Stored lines:
■ ■ ■

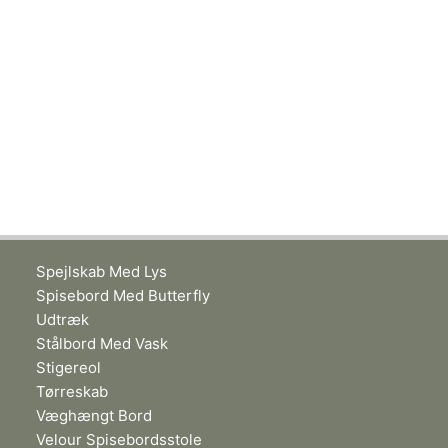
Spejlskab Med Lys
Spisebord Med Butterfly
Udtræk
Stålbord Med Vask
Stigereol
Tørreskab
Væghængt Bord
Velour Spisebordsstole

■ ■ ■

### Task details
Copy out the lines above word for word, leaving out the pictures.

### Written answer
Spejlskab Med Lys
Spisebord Med Butterfly
Udtræk
Stålbord Med Vask
Stigereol
Tørreskab
Væghængt Bord
Velour Spisebordsstole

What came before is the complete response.